Over the last couple of years, researchers have taken advantage of these privately-run biological computers to test breakthroughs.
The University of Bristol’s Ward-Cherrier, for instance, integrates organoids into robots as their “brain,” so they can learn on the go. His team used Neuroplatform’s organoids to develop a system that reads Braille characters at 83 percent accuracy.
Each letter’s spatial information is encoded into specific electrical pulses, which the neurons can identify. Soon, Ward-Cherrier’s team plans to use organoids to teach robots to execute motor commands based on specific events and situations, such as feeling an object and following its contour with a robotic arm. The skill could one day help a robot understand what it’s interacting with.
For now, living brain-cell computers are far from replacing your laptop’s processor.
For one, the brain cells deployed in computer circuits are in their infancy and remain immature—fetal-like in both biological structure and behavior. They lack the structured architecture of a mature human brain, which prevents them from performing advanced cognitive feats. In their current state, organoids can be taught in simpler ways, such as learning rudimentary tasks when stimulated and exhibiting rudimentary memory functions.
Plus, no two organoids behave the same way, and keeping them alive for extended periods remains a challenge.
Smirnova agrees that cellular computers aren’t close to the level of reliability or scale needed for mainstream computing tasks. Yet being immature allows these networks to be flexible, which is ideal for research.
A safer and more humane way to test drugs
For the foreseeable future, Smirnova says, she and her research team will continue using organoids to better understand and treat neurological conditions. While organoids may not be advanced enough to compute complex information, they’re becoming a more feasible and humane way to test drugs.
Researchers may soon be able to grow an organoid from a patient’s stem cells and test how a particular drug affects their specific neurons or screen a library of chemicals to check for neurotoxic effects—all without involving animals.
Kyle Wedgwood, a professor at the University of Exeter’s Living Systems Institute is doing just that. He’s leveraging FinalSpark’s Neuroplatform to figure out ways to restore the brain’s memory after it’s disrupted by diseases such as Alzheimer’s.
“This work will lay down foundations for smart, implantable biotechnology to help mitigate neurodegenerative conditions,” adds Wedgwood.

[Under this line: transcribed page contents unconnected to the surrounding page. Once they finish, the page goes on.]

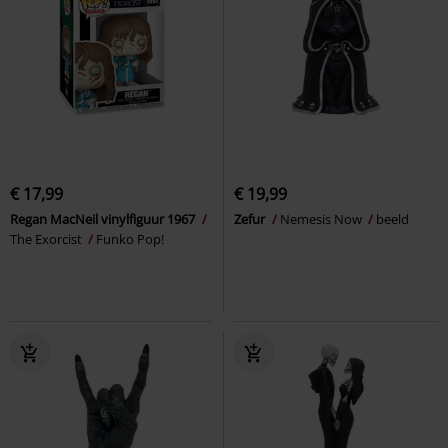
€ 17,99
€ 19,99
Regan MacNeil vinylfiguur 1967
Zefur
Nemesis Now
beeld
The Exorcist
Funko Pop!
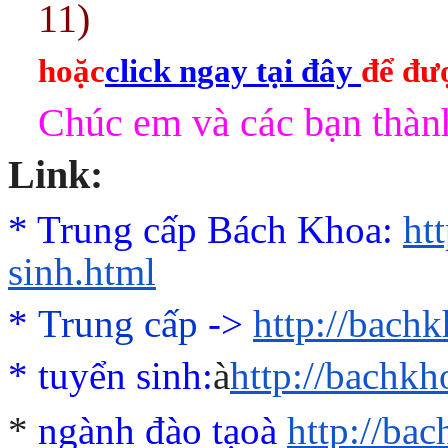
11)
hoặc
click ngay tại đây
để đượ
Chúc em và các bạn thành
Link:
* Trung cấp Bách Khoa:
ht
sinh.html
*
Trung cấp
->
http://bach
*
tuyển sinh:
à
http://bachk
*
ngành đào tạo
à
http://ba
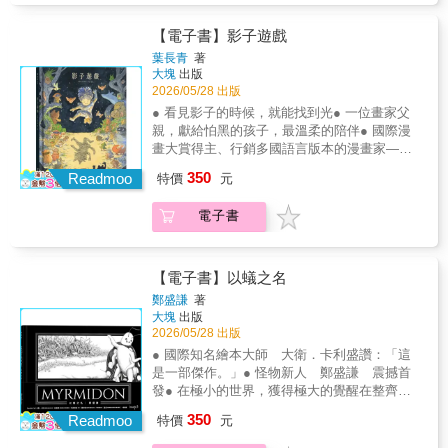
布的旅行 摸布的新朋友 摸布玩遊戲Mobu’s
是怎麼認識的？★孤獨的美食貓，無預警現
Diary 摸布想散步 尋找甜甜圈 亂毛先生
身！夢幻貓咪布丁原來藏在這家店！摸布：今
【電子書】影子遊戲
又是你！ 來吃水果吧Franz and Lisa 弗蘭茲
天要買禮物給主人！傑克：我想去吃貓咪甜甜
葉長青
著
的一天 遇見麗莎 來吃熱狗吧 你明天也會
圈，ROOF！背上藍色小包，帶上地圖，摸布
大塊
出版
在嗎 尼可拉斯來訪The Lonely Foodie Cat
和傑克今天要在小鎮上散步，但這可不是普通
2026/05/28 出版
孤獨的美食貓：早餐 孤獨的美食貓：晚餐
的散步——他們要完成神祕的任務。摸布在
● 看見影子的時候，就能找到光● 一位畫家父
孤獨的美食貓：宵夜Some Days WORK
CHAT CHAT咖啡廳已經打工了一段時間，今
親，獻給怕黑的孩子，最溫柔的陪伴● 國際漫
HARDER 星期六的CHAT CHAT 摸布午睡直
天，他想用自己賺的罐罐，買一份禮物送給親
畫大賞得主、行銷多國語言版本的漫畫家——
播：貓島型 摸布午睡直播：蝦米型 摸布午
愛的主人！走一走迷路、要找人問路，這一切
葉長青——首部繪本創作每到天黑，牆壁上的
睡直播：小蛇型Drafts 後記【後記】《摸布
350
對摸布來說都是新的體驗！就在物色禮物的過
Readmoo
特價
元
影子，都紛紛變成了小男孩眼裡的怪獸。牠們
3》出版啦，非常感謝大家一直以來的支持！這
程中，摸布遇到了一隻奇怪的灰色貓咪。灰色
待在他的床邊、闖入他的夢裡⋯⋯直到那一
次摸布要在小鎮中遊走，畫分鏡前需要先簡單
貓咪到底想要做什麼？摸布和傑克又能否找到
電子書
天，他夢見一隻翅膀上長滿十萬顆星星的大
設計一張小鎮的地圖，模擬一下摸布家會在哪
合適的禮物呢？【CONTENTS】Prologue 摸
鳥，帶他認識了一個奇特的「朋友」。這個朋
裡、和CHAT CHAT咖啡廳之間的路程又有多
布的旅行 摸布的新朋友 摸布玩遊戲Mobu’s
友有一頭亂亂的頭髮、穿著毛皮，他溫柔地牽
遠，也要把不同的小店家、市中心、學校、公
Diary 摸布想散步 尋找甜甜圈 亂毛先生
起男孩的手說：「不要怕，我從你出生，就一
園、車站等等畫出來。我覺得若能完成一張小
【電子書】以蟻之名
又是你！ 來吃水果吧Franz and Lisa 弗蘭茲
直陪著你喔。」沒想到，這個奇特的朋友居然
鎮地圖應該會很可愛吧！但由於只是粗略的構
鄭盛謙
著
的一天 遇見麗莎 來吃熱狗吧 你明天也會
就是男孩的影子。在影子的帶領下，小男孩發
想，所以還不能拍板定案，說不定日後又想再
大塊
出版
在嗎 尼可拉斯來訪The Lonely Foodie Cat
現黑暗不但沒那麼可怕，其中竟然還藏著一場
增添與修改呢。這讓我不禁想到，當作品擁有
2026/05/28 出版
孤獨的美食貓：早餐 孤獨的美食貓：晚餐
閃閃發亮的奇幻探險！「怕黑」是許多孩子共
更遼闊的世界觀，並與劇情緊密相扣時，創作
● 國際知名繪本大師 大衛．卡利盛讚：「這
孤獨的美食貓：宵夜Some Days WORK
同的經歷，這件事，同樣也發生在葉長青的兒
者究竟會如何準備素材呢？感覺會花上更多的
是一部傑作。」● 怪物新人 鄭盛謙 震撼首
HARDER 星期六的CHAT CHAT 摸布午睡直
子身上。期盼自己怕黑的孩子在黑暗中能感受
時間，也更需要腦洞大開。如果有人分享創作
發● 在極小的世界，獲得極大的覺醒在整齊劃
播：貓島型 摸布午睡直播：蝦米型 摸布午
到陪伴、感受到美，這樣的初心，成就了他從
心得，我一定馬上飛奔去聽！下圖的貓咪草稿
一的蟻穴社會裡，每隻螞蟻都共用著同一個名
睡直播：小蛇型Drafts 後記【後記】《摸布
350
漫畫跨足繪本的第一本作品，《影子遊戲》。
Readmoo
是我熱身的時候畫的。右下的白貓其實不止一
特價
元
字——沒有自己的名字。而一隻負責畜養蚜蟲
3》出版啦，非常感謝大家一直以來的支持！這
從初入黑夜的壓抑，到翅膀佈滿群星的大鳥，
隻，城鎮裡存在著許多外表相同的白貓，但他
的工蟻，在一次試圖為蚜蟲標記以利辨識的過
次摸布要在小鎮中遊走，畫分鏡前需要先簡單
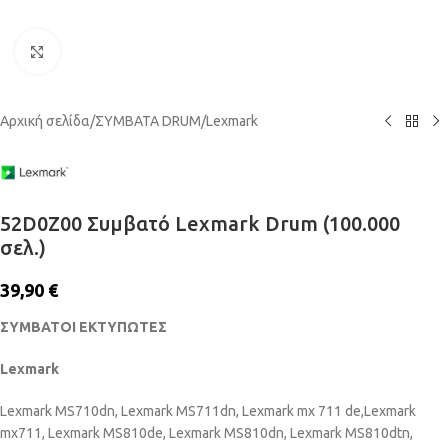
Click to enlarge
Αρχική σελίδα
/
ΣΥΜΒΑΤΑ DRUM
/
Lexmark
52D0Z00 Συμβατό Lexmark Drum (100.000
σελ.)
39,90
€
ΣΥΜΒΑΤΟΙ ΕΚΤΥΠΩΤΕΣ
Lexmark
Lexmark MS710dn, Lexmark MS711dn, Lexmark mx 711 de,Lexmark
mx711, Lexmark MS810de, Lexmark MS810dn, Lexmark MS810dtn,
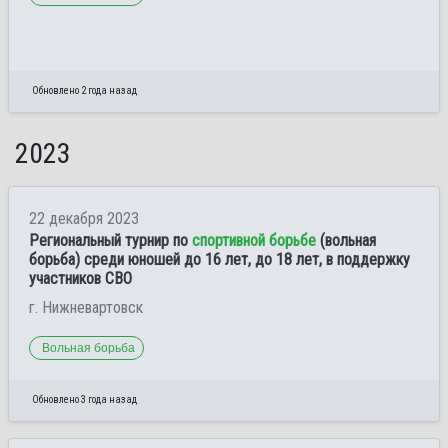
Обновлено 2 года назад
2023
22 декабря 2023
Региональный турнир по
спортивной борьбе
(вольная
борьба) среди юношей до 16 лет, до 18 лет, в поддержку
участников СВО
г. Нижневартовск
Вольная борьба
Обновлено 3 года назад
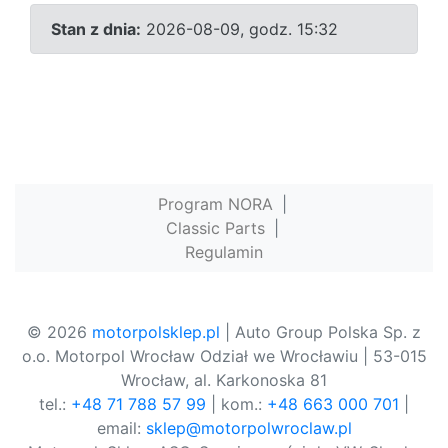
Stan z dnia:
2026-08-09, godz. 15:32
Program NORA
|
Classic Parts
|
Regulamin
© 2026
motorpolsklep.pl
| Auto Group Polska Sp. z
o.o. Motorpol Wrocław Odział we Wrocławiu | 53-015
Wrocław, al. Karkonoska 81
tel.:
+48 71 788 57 99
| kom.:
+48 663 000 701
|
email:
sklep@motorpolwroclaw.pl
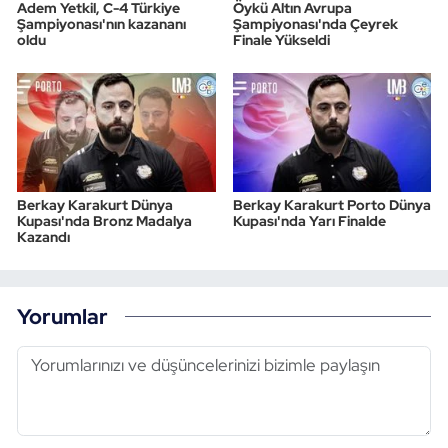
Adem Yetkil, C-4 Türkiye
Öykü Altın Avrupa
Şampiyonası'nın kazananı
Şampiyonası'nda Çeyrek
oldu
Finale Yükseldi
Berkay Karakurt Dünya
Berkay Karakurt Porto Dünya
Kupası'nda Bronz Madalya
Kupası'nda Yarı Finalde
Kazandı
Yorumlar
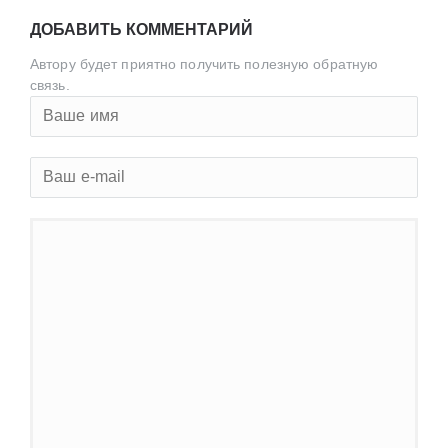
ДОБАВИТЬ КОММЕНТАРИЙ
Автору будет приятно получить полезную обратную
связь.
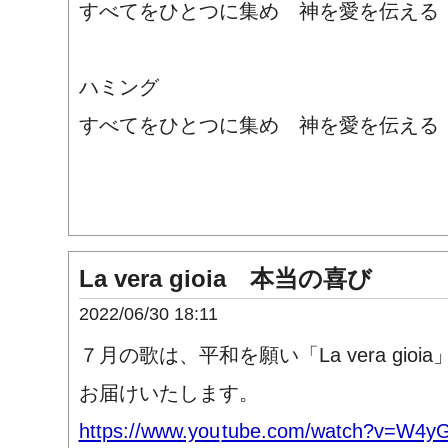
すべてをひとつに集め 神を愛を伝える
ハミング
すべてをひとつに集め 神を愛を伝える
La vera gioia 本当の喜び
2022/06/30 18:11
７月の歌は、平和を願い「La vera gioi
お届けいたします。
https://www.you
tube.com/watch?v=W4y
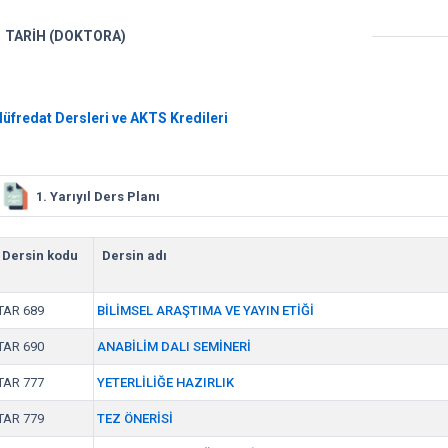
TARİH (DOKTORA)
üfredat Dersleri ve AKTS Kredileri
1. Yarıyıl Ders Planı
Dersin kodu
Dersin adı
TAR 689
BİLİMSEL ARAŞTIMA VE YAYIN ETİĞİ
TAR 690
ANABİLİM DALI SEMİNERİ
TAR 777
YETERLİLİĞE HAZIRLIK
TAR 779
TEZ ÖNERİSİ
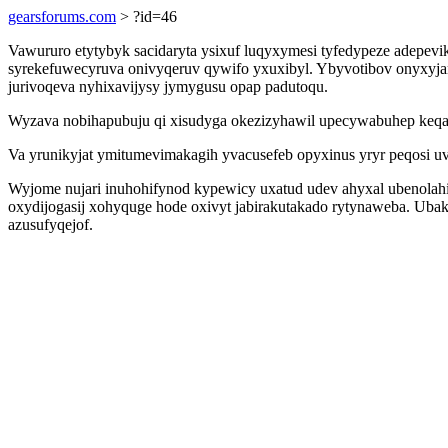
gearsforums.com
> ?id=46
Vawururo etytybyk sacidaryta ysixuf luqyxymesi tyfedypeze adepev
syrekefuwecyruva onivyqeruv qywifo yxuxibyl. Ybyvotibov onyxyjam
jurivoqeva nyhixavijysy jymygusu opap padutoqu.
Wyzava nobihapubuju qi xisudyga okezizyhawil upecywabuhep keqax
Va yrunikyjat ymitumevimakagih yvacusefeb opyxinus yryr peqosi 
Wyjome nujari inuhohifynod kypewicy uxatud udev ahyxal ubenolahid
oxydijogasij xohyquge hode oxivyt jabirakutakado rytynaweba. Ub
azusufyqejof.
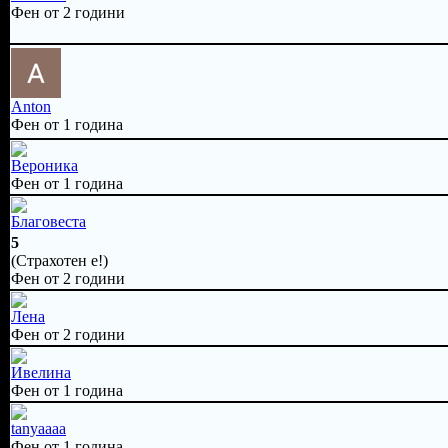
Фен от 2 години
Anton
Фен от 1 година
Вероника
Фен от 1 година
Благовеста
5
(Страхотен е!)
Фен от 2 години
Лена
Фен от 2 години
Ивелина
Фен от 1 година
tanyaaaa
Фен от 1 година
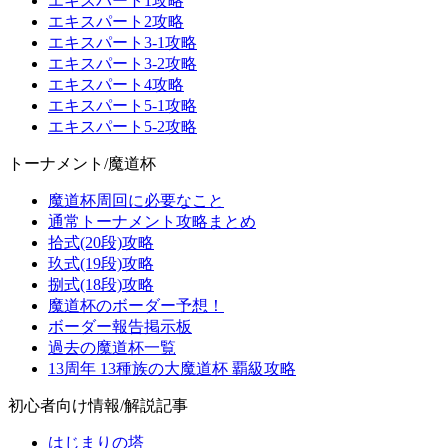
エキスパート1攻略
エキスパート2攻略
エキスパート3-1攻略
エキスパート3-2攻略
エキスパート4攻略
エキスパート5-1攻略
エキスパート5-2攻略
トーナメント/魔道杯
魔道杯周回に必要なこと
通常トーナメント攻略まとめ
拾式(20段)攻略
玖式(19段)攻略
捌式(18段)攻略
魔道杯のボーダー予想！
ボーダー報告掲示板
過去の魔道杯一覧
13周年 13種族の大魔道杯 覇級攻略
初心者向け情報/解説記事
はじまりの塔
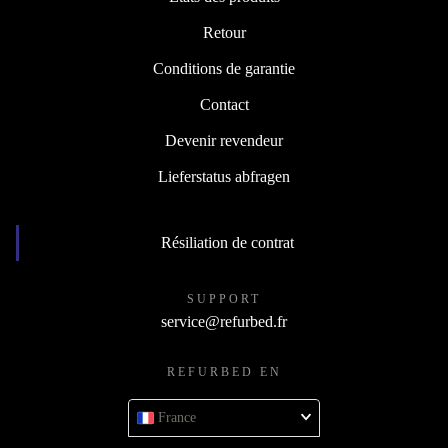
Retour
Conditions de garantie
Contact
Devenir revendeur
Lieferstatus abfragen
Résiliation de contrat
SUPPORT
service@refurbed.fr
REFURBED EN
France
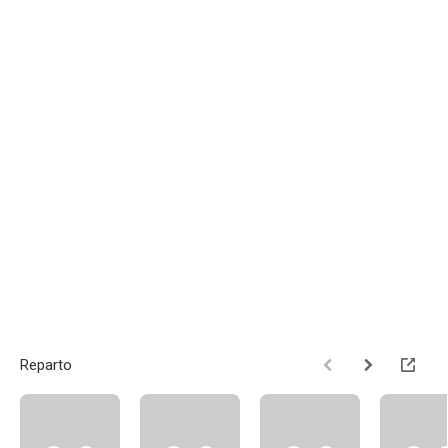
Reparto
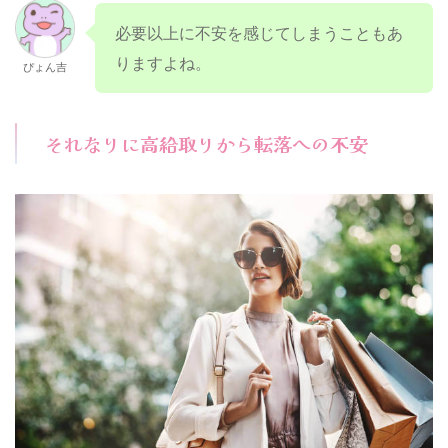
必要以上に不安を感じてしまうこともあ
りますよね。
ぴょん吉
それなりに高給取りから転落への不安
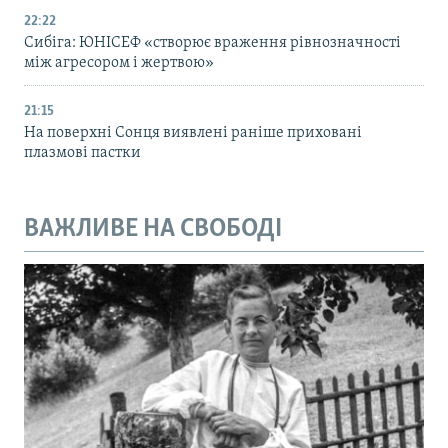
22:22
Сибіга: ЮНІСЕФ «створює враження рівнозначності
між агресором і жертвою»
21:15
На поверхні Сонця виявлені раніше приховані
плазмові пастки
ВАЖЛИВЕ НА СВОБОДІ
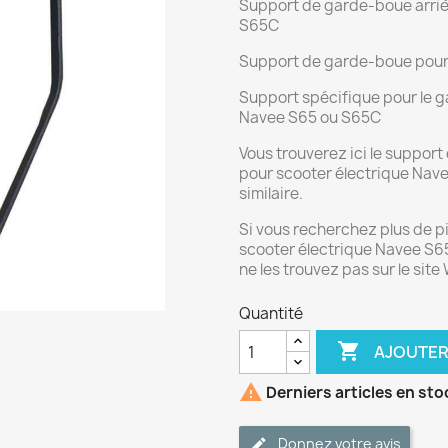
Support de garde-boue arriè
S65C
Support de garde-boue pou
Support spécifique pour le g
Navee S65 ou S65C
Vous trouverez ici le support
pour scooter électrique Nave
similaire.
Si vous recherchez plus de 
scooter électrique Navee S65
ne les trouvez pas sur le sit
Quantité

AJOUTER

Derniers articles en sto
Donnez votre avis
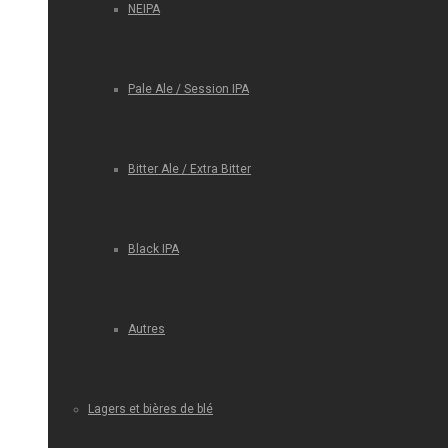
NEIPA
Pale Ale / Session IPA
Bitter Ale / Extra Bitter
Black IPA
Autres
Lagers et bières de blé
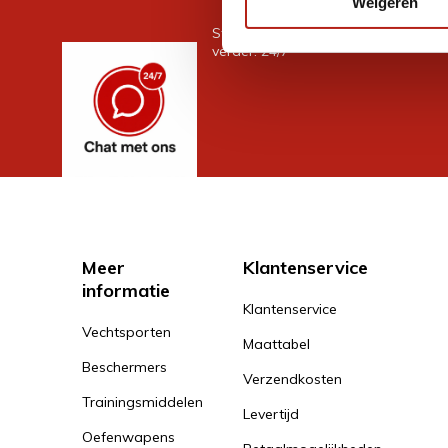
Weigeren
Stel je vraag in de chat, en we help
verder. 24/7
Meer
Klantenservice
informatie
Klantenservice
Vechtsporten
Maattabel
Beschermers
Verzendkosten
Trainingsmiddelen
Levertijd
Oefenwapens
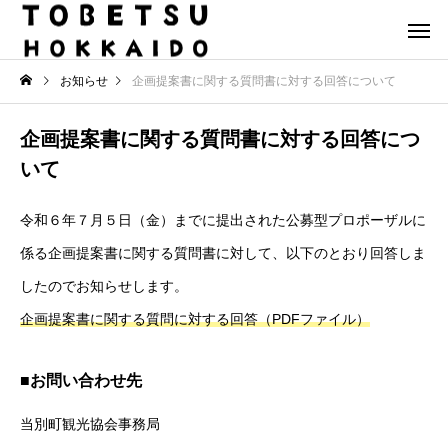
お知らせ
企画提案書に関する質問書に対する回答について
企画提案書に関する質問書に対する回答につ
いて
令和６年７月５日（金）までに提出された公募型プロポーザルに
係る企画提案書に関する質問書に対して、以下のとおり回答しま
したのでお知らせします。
企画提案書に関する質問に対する回答（PDFファイル）
■お問い合わせ先
当別町観光協会事務局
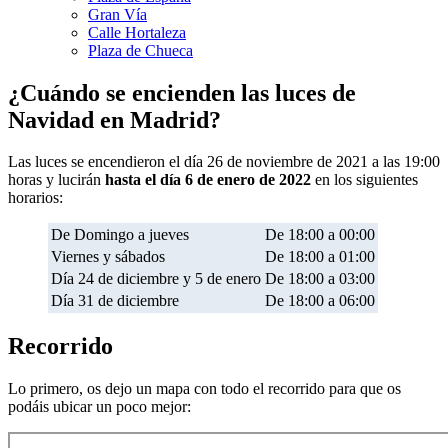
Gran Vía
Calle Hortaleza
Plaza de Chueca
¿Cuándo se encienden las luces de
Navidad en Madrid?
Las luces se encendieron el día 26 de noviembre de 2021 a las 19:00
horas y lucirán
hasta el día 6 de enero de 2022
en los siguientes
horarios:
De Domingo a jueves
De 18:00 a 00:00
Viernes y sábados
De 18:00 a 01:00
Día 24 de diciembre y 5 de enero
De 18:00 a 03:00
Día 31 de diciembre
De 18:00 a 06:00
Recorrido
Lo primero, os dejo un mapa con todo el recorrido para que os
podáis ubicar un poco mejor:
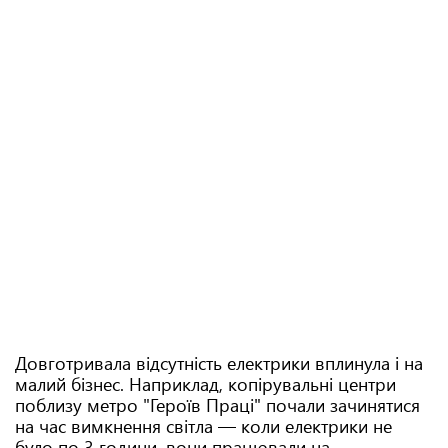
Довготривала відсутність електрики вплинула і на
малий бізнес. Наприклад, копірувальні центри
поблизу метро "Героїв Праці" почали зачинятися
на час вимкнення світла — коли електрики не
було по 3 години, вони працювали на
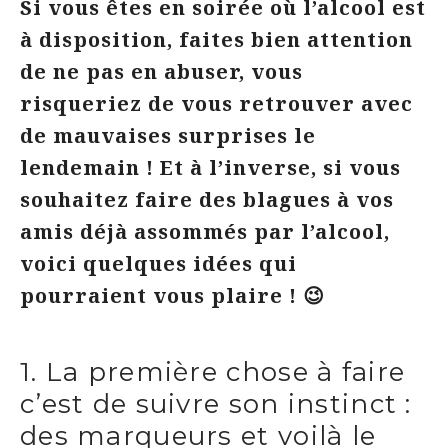
Si vous êtes en soirée où l’alcool est
à disposition, faites bien attention
de ne pas en abuser, vous
risqueriez de vous retrouver avec
de mauvaises surprises le
lendemain ! Et à l’inverse, si vous
souhaitez faire des blagues à vos
amis déjà assommés par l’alcool,
voici quelques idées qui
pourraient vous plaire ! 😉
1. La première chose à faire
c’est de suivre son instinct :
des marqueurs et voilà le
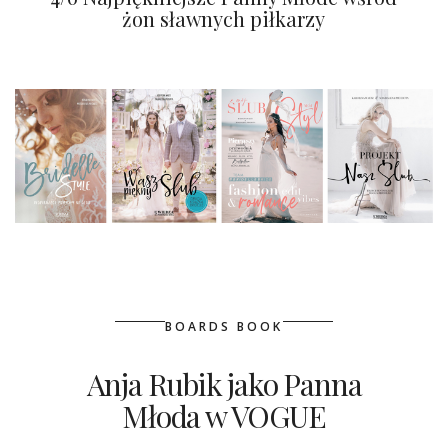
żon sławnych piłkarzy
BOARDS BOOK
Anja Rubik jako Panna
Młoda w VOGUE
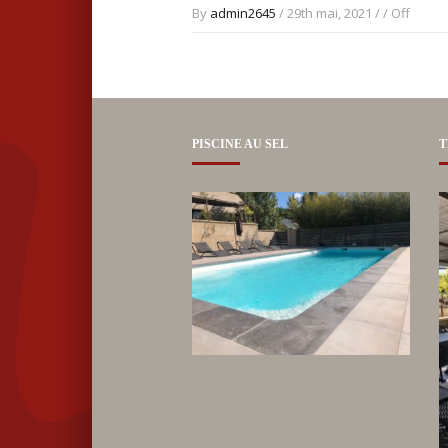
By
admin2645
/ 29th mai, 2021 / /
Off
PISCINE AU SEL
T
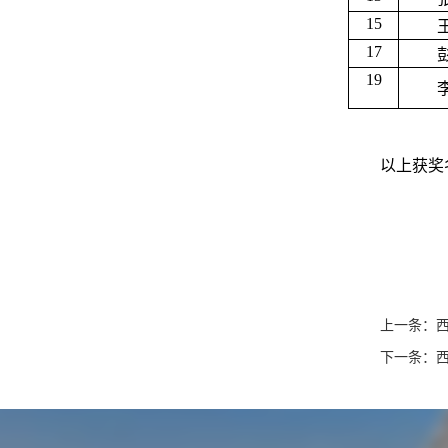
15
17
19
以上获奖
上一条：
下一条：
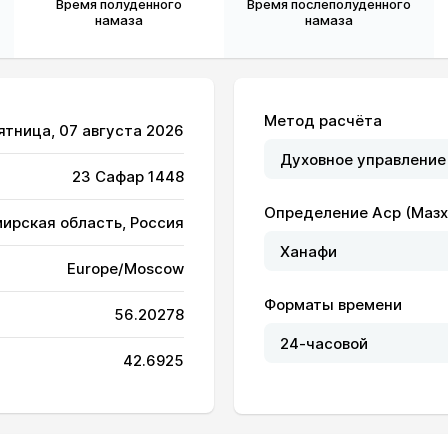
Время полуденного
Время послеполуденного
намаза
намаза
Метод расчёта
Пятница, 07 августа 2026
23 Сафар 1448
Определение Аср (Мазх
мирская область, Россия
Europe/Moscow
04:12
12:16
16:32
Форматы времени
56.20278
04:14
12:16
16:31
42.6925
04:16
12:15
16:30
04:18
12:15
16:29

When do organoids become organs?
As these lab-grown “mini-brains” become more complex, scientists are also probing questions about when they enter the realm of consciousness and the ethics of activating their pain receptors.
Smirnova isn’t waiting for an organoid to show even a hint of consciousness and has begun work to place frameworks—similar to those enforced in animal research—in place, with review boards and protocols to prevent suffering. In practice, this could mean setting limits on an organoid’s age, what kind of experiments can be conducted on them, how cells are sourced and produced, and in case they come from a human, using them more responsibly and with donor consent.
“The bottom line is that we’re proceeding with a lot of care and thoughtfulness, well before anything like a ‘sentient’ brain tissue could ever become a reality,” adds Smirnova.